EXERCISE DESCRIPTION
A verbatim copy of the line containing "### How do I" and all lines after it, up to and including the final line of the records, is the only acceptable output.

Stored dataset items
# # # # # # #

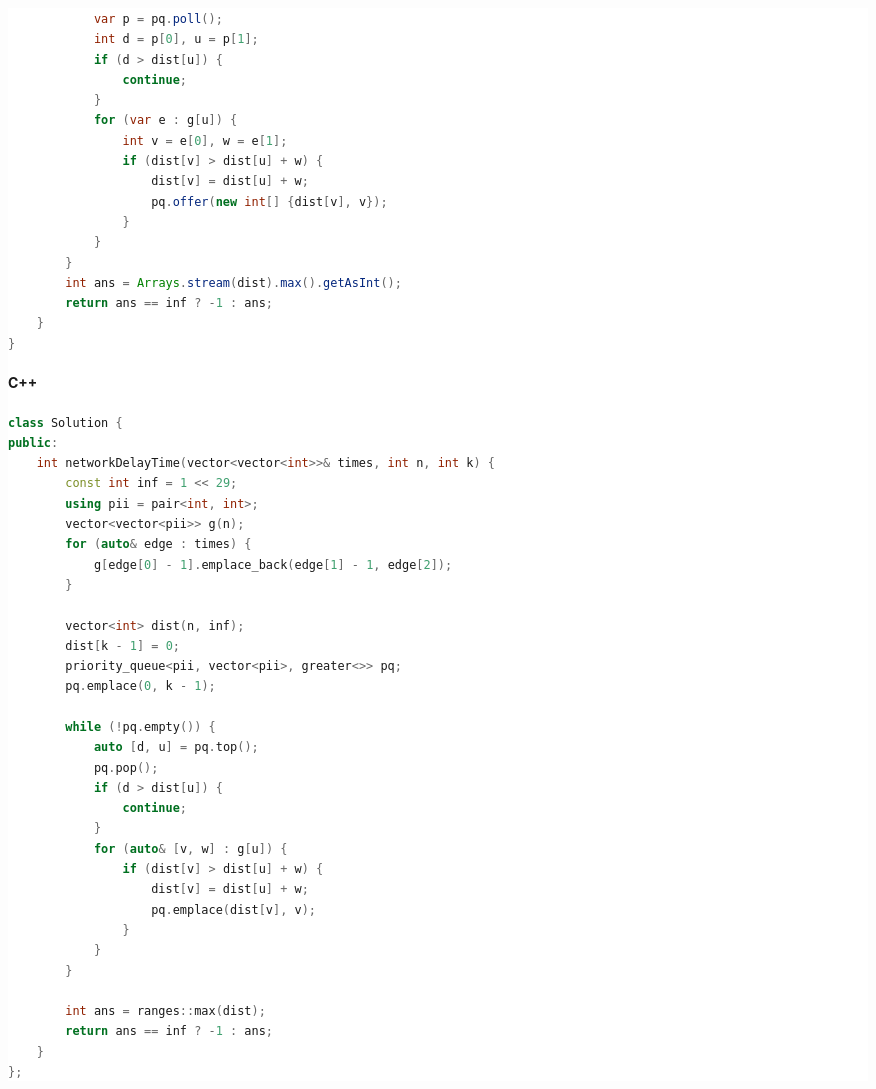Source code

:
 ```java
            var p = pq.poll();
            int d = p[0], u = p[1];
            if (d > dist[u]) {
                continue;
            }
            for (var e : g[u]) {
                int v = e[0], w = e[1];
                if (dist[v] > dist[u] + w) {
                    dist[v] = dist[u] + w;
                    pq.offer(new int[] {dist[v], v});
                }
            }
        }
        int ans = Arrays.stream(dist).max().getAsInt();
        return ans == inf ? -1 : ans;
    }
}
```

#### C++

```cpp
class Solution {
public:
    int networkDelayTime(vector<vector<int>>& times, int n, int k) {
        const int inf = 1 << 29;
        using pii = pair<int, int>;
        vector<vector<pii>> g(n);
        for (auto& edge : times) {
            g[edge[0] - 1].emplace_back(edge[1] - 1, edge[2]);
        }

        vector<int> dist(n, inf);
        dist[k - 1] = 0;
        priority_queue<pii, vector<pii>, greater<>> pq;
        pq.emplace(0, k - 1);

        while (!pq.empty()) {
            auto [d, u] = pq.top();
            pq.pop();
            if (d > dist[u]) {
                continue;
            }
            for (auto& [v, w] : g[u]) {
                if (dist[v] > dist[u] + w) {
                    dist[v] = dist[u] + w;
                    pq.emplace(dist[v], v);
                }
            }
        }

        int ans = ranges::max(dist);
        return ans == inf ? -1 : ans;
    }
};
```
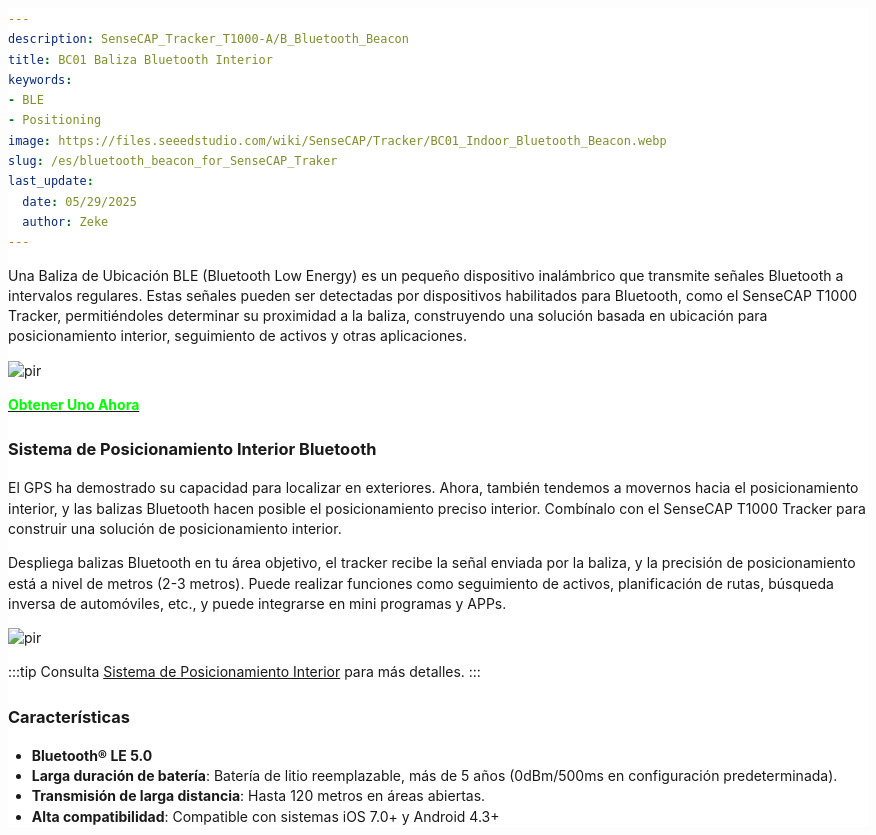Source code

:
 ```yaml
---
description: SenseCAP_Tracker_T1000-A/B_Bluetooth_Beacon
title: BC01 Baliza Bluetooth Interior
keywords:
- BLE
- Positioning
image: https://files.seeedstudio.com/wiki/SenseCAP/Tracker/BC01_Indoor_Bluetooth_Beacon.webp
slug: /es/bluetooth_beacon_for_SenseCAP_Traker
last_update:
  date: 05/29/2025
  author: Zeke
---
```


Una Baliza de Ubicación BLE (Bluetooth Low Energy) es un pequeño dispositivo inalámbrico que transmite señales Bluetooth a intervalos regulares. Estas señales pueden ser detectadas por dispositivos habilitados para Bluetooth, como el SenseCAP T1000 Tracker, permitiéndoles determinar su proximidad a la baliza, construyendo una solución basada en ubicación para posicionamiento interior, seguimiento de activos y otras aplicaciones.

<p style={{textAlign: 'center'}}><img src="https://wdcdn.qpic.cn/MTY4ODg1NTkyNTI4NTEwNA_169626_-1Pgt7bfhzJ786G5_1693376261?w=1400&h=1050&type=image/jpeg" alt="pir" width={800} height="auto" /></p>

<div class="get_one_now_container" style={{textAlign: 'center'}}>
    <a class="get_one_now_item" href="https://www.seeedstudio.com/E5-Location-Beacon-p-5791.html" target="_blank">
            <strong><span><font color={'FFFFFF'} size={"4"}> Obtener Uno Ahora </font></span></strong>
    </a>
</div>

### Sistema de Posicionamiento Interior Bluetooth

El GPS ha demostrado su capacidad para localizar en exteriores. Ahora, también tendemos a movernos hacia el posicionamiento interior, y las balizas Bluetooth hacen posible el posicionamiento preciso interior. Combínalo con el SenseCAP T1000 Tracker para construir una solución de posicionamiento interior.

Despliega balizas Bluetooth en tu área objetivo, el tracker recibe la señal enviada por la baliza, y la precisión de posicionamiento está a nivel de metros (2-3 metros). Puede realizar funciones como seguimiento de activos, planificación de rutas, búsqueda inversa de automóviles, etc., y puede integrarse en mini programas y APPs.

<p style={{textAlign: 'center'}}><img src="https://wdcdn.qpic.cn/MTY4ODg1NTkyNTI4NTEwNA_594585_HptIoexn6zqh4-oS_1692694140?w=1424&h=328&type=image/png" alt="pir" width={800} height="auto" /></p>

:::tip
Consulta [Sistema de Posicionamiento Interior](https://wiki.seeedstudio.com/es/IPS_For_SenseCAP_T1000_Traker) para más detalles.
:::

### Características

- **Bluetooth® LE 5.0**
- **Larga duración de batería**: Batería de litio reemplazable, más de 5 años (0dBm/500ms en configuración predeterminada).
- **Transmisión de larga distancia**: Hasta 120 metros en áreas abiertas.
- **Alta compatibilidad**: Compatible con sistemas iOS 7.0+ y Android 4.3+

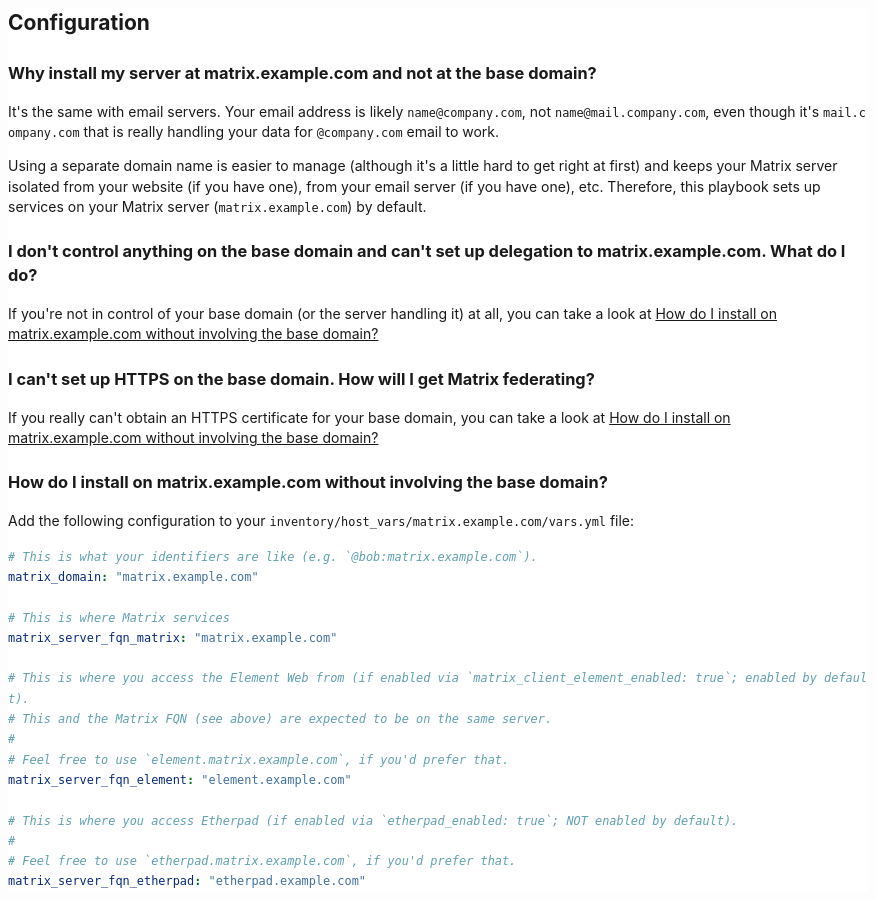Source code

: 
## Configuration

### Why install my server at matrix.example.com and not at the base domain?

It's the same with email servers. Your email address is likely `name@company.com`, not `name@mail.company.com`, even though it's `mail.company.com` that is really handling your data for `@company.com` email to work.

Using a separate domain name is easier to manage (although it's a little hard to get right at first) and keeps your Matrix server isolated from your website (if you have one), from your email server (if you have one), etc. Therefore, this playbook sets up services on your Matrix server (`matrix.example.com`) by default.

### I don't control anything on the base domain and can't set up delegation to matrix.example.com. What do I do?

If you're not in control of your base domain (or the server handling it) at all, you can take a look at [How do I install on matrix.example.com without involving the base domain?](#how-do-i-install-on-matrixexamplecom-without-involving-the-base-domain)

### I can't set up HTTPS on the base domain. How will I get Matrix federating?

If you really can't obtain an HTTPS certificate for your base domain, you can take a look at [How do I install on matrix.example.com without involving the base domain?](#how-do-i-install-on-matrixexamplecom-without-involving-the-base-domain)

### How do I install on matrix.example.com without involving the base domain?

Add the following configuration to your `inventory/host_vars/matrix.example.com/vars.yml` file:

```yaml
# This is what your identifiers are like (e.g. `@bob:matrix.example.com`).
matrix_domain: "matrix.example.com"

# This is where Matrix services
matrix_server_fqn_matrix: "matrix.example.com"

# This is where you access the Element Web from (if enabled via `matrix_client_element_enabled: true`; enabled by default).
# This and the Matrix FQN (see above) are expected to be on the same server.
#
# Feel free to use `element.matrix.example.com`, if you'd prefer that.
matrix_server_fqn_element: "element.example.com"

# This is where you access Etherpad (if enabled via `etherpad_enabled: true`; NOT enabled by default).
#
# Feel free to use `etherpad.matrix.example.com`, if you'd prefer that.
matrix_server_fqn_etherpad: "etherpad.example.com"
```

# # # # # # #

SOLUTION TO THIS TASK
### How do I install on matrix.example.com without involving the base domain?

Add the following configuration to your `inventory/host_vars/matrix.example.com/vars.yml` file:

```yaml
# This is what your identifiers are like (e.g. `@bob:matrix.example.com`).
matrix_domain: "matrix.example.com"

# This is where Matrix services
matrix_server_fqn_matrix: "matrix.example.com"

# This is where you access the Element Web from (if enabled via `matrix_client_element_enabled: true`; enabled by default).
# This and the Matrix FQN (see above) are expected to be on the same server.
#
# Feel free to use `element.matrix.example.com`, if you'd prefer that.
matrix_server_fqn_element: "element.example.com"

# This is where you access Etherpad (if enabled via `etherpad_enabled: true`; NOT enabled by default).
#
# Feel free to use `etherpad.matrix.example.com`, if you'd prefer that.
matrix_server_fqn_etherpad: "etherpad.example.com"
```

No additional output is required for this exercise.